• **Exercise task**
Continue the blog post about photographer Tetsu Tominari and his website from the point where it stops.

• **Quoted passage**

During your holiday season check out Tetsu's site. It's not the easiest thing to navigate through, especially since it's in Japanese, but there's a myriad of fun in there (though I'd advise you not to look if naked Japanese girls aren't your thing). It's all shot in the photo diary style that is hugely popular here.
I caught up with Tetsu at one of his shows last week, and he told me that most of the girls are his friends, they aren't models, or model wannabes, and he likes to capture the "everyday" much in the tradition of photographers like Araki and Nan Goldin. He says the appeal is to document everyday in a "real" way, making his works accessible and also voyueristic.
He words it quite cutely on his homepage:
"born in oita, i, tetsu tominari, have lived in kagoshima and fukuoka
and currently reside in tokyo.
originally an aspiring musician, i found my true calling as a photographer in 1996.
my work is a study of the everyday movements in the lives of my fellow homo sapiens.
i find my inspiration in the space between the ordinary and extraordinary.

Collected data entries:
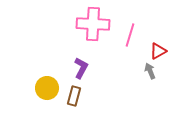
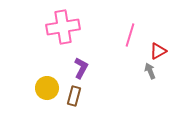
pink cross: moved 30 px left, 3 px down; rotated 12 degrees counterclockwise
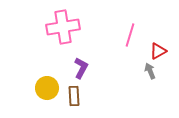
brown rectangle: rotated 18 degrees counterclockwise
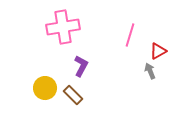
purple L-shape: moved 2 px up
yellow circle: moved 2 px left
brown rectangle: moved 1 px left, 1 px up; rotated 42 degrees counterclockwise
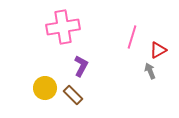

• **Written answer**
if you have work for me, if you would like to model or if you just want to bother me,
you can email me or find me on the message board.
the message of "photo'n'roll" is "be real" and "keep taking photographs".
Unglamourous but also unpretentious, the point and shoot aesthetic became somewhat of a fashion trend, especially with photographers like Hiromix, starting a girl diary boom. Her first book, taken with a Kodak Instamatic supposedly influenced photographers like Terry Richardson, changed the look of advertising and fashion photography in Japan periodically, pissed off thousands of photographers with Hasselblads and spawned a million craptastic cameras users all over the country.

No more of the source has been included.